As global temperatures rise, smallholders’ farmers in Africa struggle with the feeling of uncertainty. A season, the rains may delay, the next they receive flash floods or no rains at all.

Growing foods depends on a stable mixture of warmth, sun, and rains. But smallholder farmers in Africa rely on rain-fed agriculture positively affected by climate change. It means they are directly affected.

But, is it the first time these farmers have had to deal with changing weather? Absolutely no. The thing is, the weather changes have become so fast and are interrupting the traditional systems that the communities in Africa used to predict the next season.

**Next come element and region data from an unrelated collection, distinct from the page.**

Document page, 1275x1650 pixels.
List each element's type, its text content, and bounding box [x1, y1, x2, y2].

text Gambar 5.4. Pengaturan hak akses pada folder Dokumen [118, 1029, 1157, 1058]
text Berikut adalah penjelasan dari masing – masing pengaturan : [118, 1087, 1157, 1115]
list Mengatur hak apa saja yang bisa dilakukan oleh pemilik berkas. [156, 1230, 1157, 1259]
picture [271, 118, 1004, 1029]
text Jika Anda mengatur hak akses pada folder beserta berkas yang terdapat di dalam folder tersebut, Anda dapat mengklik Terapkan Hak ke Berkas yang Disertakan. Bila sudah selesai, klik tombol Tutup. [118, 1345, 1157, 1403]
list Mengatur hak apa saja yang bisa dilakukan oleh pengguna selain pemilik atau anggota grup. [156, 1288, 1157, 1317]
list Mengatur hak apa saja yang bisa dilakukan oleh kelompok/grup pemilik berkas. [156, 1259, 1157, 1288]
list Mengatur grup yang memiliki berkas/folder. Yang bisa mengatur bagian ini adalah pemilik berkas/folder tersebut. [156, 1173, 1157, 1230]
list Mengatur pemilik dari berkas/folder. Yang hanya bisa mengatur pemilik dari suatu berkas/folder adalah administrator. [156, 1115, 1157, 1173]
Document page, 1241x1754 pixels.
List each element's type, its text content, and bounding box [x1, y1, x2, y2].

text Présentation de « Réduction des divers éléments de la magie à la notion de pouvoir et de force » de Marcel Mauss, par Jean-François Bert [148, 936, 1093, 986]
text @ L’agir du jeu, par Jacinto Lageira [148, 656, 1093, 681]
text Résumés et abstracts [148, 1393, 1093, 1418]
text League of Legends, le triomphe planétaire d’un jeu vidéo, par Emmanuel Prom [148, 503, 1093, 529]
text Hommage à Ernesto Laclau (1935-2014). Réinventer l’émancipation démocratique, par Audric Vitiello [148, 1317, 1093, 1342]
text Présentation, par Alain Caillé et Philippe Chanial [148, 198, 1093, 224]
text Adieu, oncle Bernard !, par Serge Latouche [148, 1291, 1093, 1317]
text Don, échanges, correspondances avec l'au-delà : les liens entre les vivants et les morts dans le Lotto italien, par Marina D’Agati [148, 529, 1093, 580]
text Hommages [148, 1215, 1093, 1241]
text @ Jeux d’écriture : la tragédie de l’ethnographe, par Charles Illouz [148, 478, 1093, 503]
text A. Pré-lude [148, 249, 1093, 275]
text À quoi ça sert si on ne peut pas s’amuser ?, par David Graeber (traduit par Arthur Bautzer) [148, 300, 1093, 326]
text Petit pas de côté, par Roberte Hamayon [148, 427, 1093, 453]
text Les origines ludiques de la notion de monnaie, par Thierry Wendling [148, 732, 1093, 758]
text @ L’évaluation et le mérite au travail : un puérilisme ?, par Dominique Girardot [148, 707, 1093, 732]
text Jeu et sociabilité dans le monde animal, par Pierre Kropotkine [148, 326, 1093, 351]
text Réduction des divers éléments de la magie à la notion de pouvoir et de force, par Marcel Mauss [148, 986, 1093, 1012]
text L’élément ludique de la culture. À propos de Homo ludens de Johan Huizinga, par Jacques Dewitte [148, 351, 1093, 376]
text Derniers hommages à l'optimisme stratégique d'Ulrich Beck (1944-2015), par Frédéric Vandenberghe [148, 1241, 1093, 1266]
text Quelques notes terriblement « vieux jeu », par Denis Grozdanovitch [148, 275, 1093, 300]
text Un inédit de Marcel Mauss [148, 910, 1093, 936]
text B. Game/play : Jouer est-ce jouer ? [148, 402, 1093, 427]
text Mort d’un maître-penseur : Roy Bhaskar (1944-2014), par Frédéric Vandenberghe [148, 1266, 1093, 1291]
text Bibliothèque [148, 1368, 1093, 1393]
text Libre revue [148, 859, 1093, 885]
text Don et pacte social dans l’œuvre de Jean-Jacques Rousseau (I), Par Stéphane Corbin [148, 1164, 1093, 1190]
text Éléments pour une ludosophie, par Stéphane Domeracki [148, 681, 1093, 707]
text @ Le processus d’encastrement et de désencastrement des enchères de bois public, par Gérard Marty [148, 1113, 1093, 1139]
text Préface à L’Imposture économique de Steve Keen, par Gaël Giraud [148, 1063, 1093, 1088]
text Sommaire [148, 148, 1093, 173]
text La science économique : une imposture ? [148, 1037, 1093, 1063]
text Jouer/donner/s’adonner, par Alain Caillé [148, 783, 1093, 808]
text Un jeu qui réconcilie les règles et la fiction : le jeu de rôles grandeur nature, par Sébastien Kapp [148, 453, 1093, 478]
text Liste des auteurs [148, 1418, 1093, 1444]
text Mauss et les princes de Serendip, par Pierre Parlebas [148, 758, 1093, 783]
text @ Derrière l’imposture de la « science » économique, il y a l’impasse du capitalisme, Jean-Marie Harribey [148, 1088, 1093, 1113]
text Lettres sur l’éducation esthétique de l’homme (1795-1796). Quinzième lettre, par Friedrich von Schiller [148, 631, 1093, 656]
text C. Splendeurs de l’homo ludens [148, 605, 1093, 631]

According to Prof Muthoni Masinde, a Kenyan born computer scientist, who created a mobile app, Information Technology, and Indigenous Knowledge (ITIKI), alerting farmers on drought via SMS, Indigenous knowledge is sustainable, and the future.

IMG 3143 Indigenous knowledge: authentic, sustainable, and the future

Specific bird sounds alerts of changing seasons: photo by Sophie Mbugua

The localised weather forecast is sent as text messages in the farmers’ native languages over any mobile telephone, helps farmers know when to plant and the best times to spray their crops.

Agriculture remains one of the critical pillars of most economies in Africa. But despite that, 70 per cent of crop production comes from vulnerable rain-fed small-scale farming.

Prof Masinde says communicating weather information in community local languages where they participate in its production “makes ownership core hence communities will use it and trust it” Prof Masinde told Africa Climate Conversations.

Indigenous knowledge is that frog clocking near a farmer’s house, that tree flowing on the compound and the farmer’s cow running joyfully while on its way back from the river.

Professor Muthoni Masinde says we have lost close to 50percent of that knowledge.

“For a number of years, the climate scientists overlooked that knowledge, but they have discovered it was a mistake” explains Prof Masinde “Indigenous knowledge is something the locals relate to and it’s a tool for adaptation”.

ITIKI program is working with farmers in drought-stricken areas of South Africa, Kenya, and Mozambique to help them make informed decision and increase yields.